The laws of supply and demand operate as clumsy filters. With online ecommerce – a standard could be reached so all markets are fully equal, so that poverty is not responded to with high interest rate traps, so that credit card companies that charge criminal rates (anything over 10% per annum is effectively slavery) are taxed harshly.

See also: Moneywatch

Change is necessary

The “economic crisis” and the “war in Afghanistan” are both threats to the US economy. What is the “US Economy” to the new world that has discovered greed is not exclusively an American sin?

Any society that is not driven by a common economic goal is going to flounder, economically. And one that pursues capitalism or communism too successfully will suffer after success. In this TED talk, Geoff Mulgan talks about the need for capitalism to adopt caring in the new world.

Where capitalism benefits risk takers, communism fosters creativity.

If a society does not take risks with creativity continuously, then relevant winners are not found. Hence the success of capitalism. Democracy serves us by proving change. It is not the cheapest way to determine when it is time for change, but it is indicative of common will.

Whether it is optimal is another question and one best left unexplored. When the Government starts to plan change of government, inevitably human nature steps in and someone gets addicted to dominating everyone else.
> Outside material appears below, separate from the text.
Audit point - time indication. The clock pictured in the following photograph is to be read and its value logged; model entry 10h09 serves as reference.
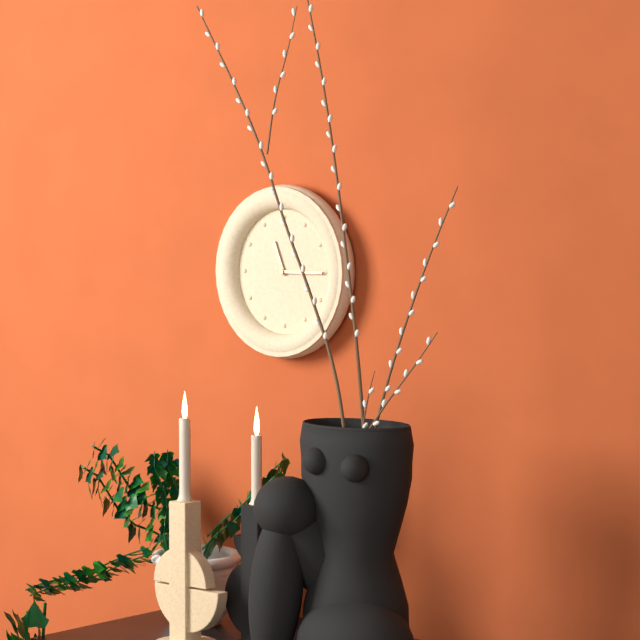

But the service of democracy is to favour the other side of the equation. Concentrate on improving the health and education of the people comprising the country, and then make them cycle downhill as fast as they can with more skill. Then prepare for the next hill.

Democracy has a problem. It reacts to history, rather than what is needed. The making of history is the way it is because we turn it into a duality (which is why fair systems, e.g. proportional representation, is so unpopular with the politicians). A duality means winning half the time. If there were five major parties, proposing not just red and blue, but green, white and yellow as well – there comes a point where the “popular mandate” becomes meaningless.

We worship the wrong god. Democracy is not what makes politics work, it is what makes despotism fail.

The “will of the people” is a popular choice, and is usually not the correct choice. It is therefore little more than fiction. Lots of people flock to see terrible movies. It does not improve the inherent value of the art.

Popularism as political muscle is dangerous. The best leaders are not self aggrandizing super humans. Their political views are well formed and with them they can see the (totally right/utterly wrong) approach and from debate, the Government could work out which rhetoric fits the circumstances and overrule the other. Why crossing the floor is such a crime in FPP (first past the post) non-proportional electorates is that a government is defined as a continuous right to control power. Is that the best way?

Probably a non-partisan senate, where candidates are promoted to office (i.e. sponsored) by parties, but need not remain loyal to the party on every vote.

A more elastic form of party politics could mean that governments evolve with the best people from both sides but decisions are weighed for their actual effect rather than each side trying to beat the other with rhetoric.

A more representative and responsive democracy needs to evolve. The constant polling and referendums of the broad population does not produce better answers, just commonly held opinions.

We are smart enough to cause all these problems, we are smart enough to solve them and create more complex ones.